- _Material for the task_:
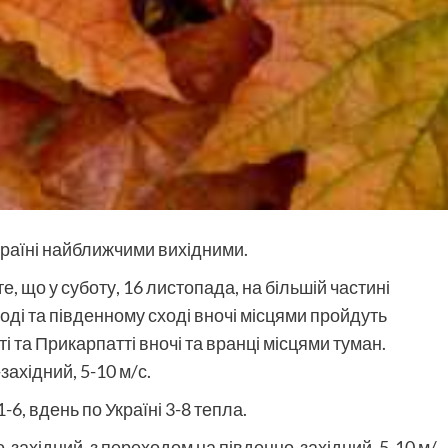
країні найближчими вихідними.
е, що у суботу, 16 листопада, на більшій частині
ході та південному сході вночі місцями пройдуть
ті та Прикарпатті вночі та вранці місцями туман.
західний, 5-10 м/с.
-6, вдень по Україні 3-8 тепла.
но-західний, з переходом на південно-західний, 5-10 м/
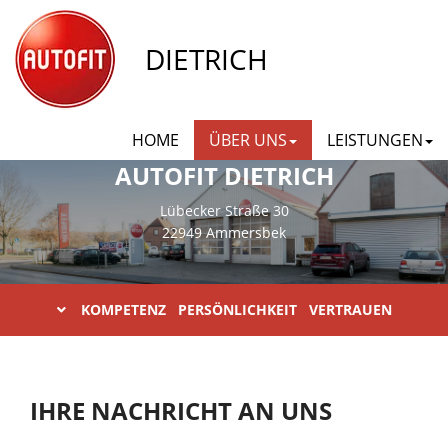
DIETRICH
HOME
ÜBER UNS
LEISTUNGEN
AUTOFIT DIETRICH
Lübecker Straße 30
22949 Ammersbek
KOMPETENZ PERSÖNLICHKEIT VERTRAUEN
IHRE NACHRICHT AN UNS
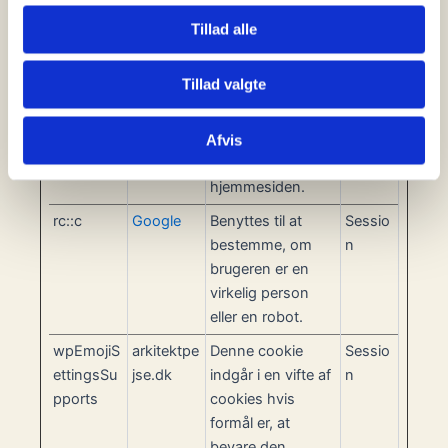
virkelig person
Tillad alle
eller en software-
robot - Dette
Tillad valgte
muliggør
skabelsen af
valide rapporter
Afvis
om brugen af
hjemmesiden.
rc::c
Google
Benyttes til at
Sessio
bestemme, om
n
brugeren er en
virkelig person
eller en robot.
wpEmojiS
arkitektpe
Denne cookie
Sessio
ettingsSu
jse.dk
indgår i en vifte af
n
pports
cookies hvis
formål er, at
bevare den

- _What is needed_:
Number every line of text read from all three records as one list, with blank lines dropped and the pictures left out.

- _Written solution_:
1. країні найближчими вихідними.
2. е, що у суботу, 16 листопада, на більшій частині
3. ході та південному сході вночі місцями пройдуть
4. ті та Прикарпатті вночі та вранці місцями туман.
5. західний, 5-10 м/с.
6. -6, вдень по Україні 3-8 тепла.
7. но-західний, з переходом на південно-західний, 5-10 м/
8. DIETRICH
9. HOME
10. ÜBER UNS
11. LEISTUNGEN
12. AUTOFIT DIETRICH
13. Lübecker Straße 30
14. 22949 Ammersbek
15. KOMPETENZ PERSÖNLICHKEIT VERTRAUEN
16. IHRE NACHRICHT AN UNS
17. virkelig person
18. Tillad alle
19. eller en software-
20. robot - Dette
21. Tillad valgte
22. muliggør
23. skabelsen af
24. valide rapporter
25. Afvis
26. om brugen af
27. hjemmesiden.
28. rc::c
29. Google
30. Benyttes til at
31. Sessio
32. bestemme, om
33. n
34. brugeren er en
35. virkelig person
36. eller en robot.
37. wpEmojiS
38. arkitektpe
39. Denne cookie
40. Sessio
41. ettingsSu
42. jse.dk
43. indgår i en vifte af
44. n
45. pports
46. cookies hvis
47. formål er, at
48. bevare den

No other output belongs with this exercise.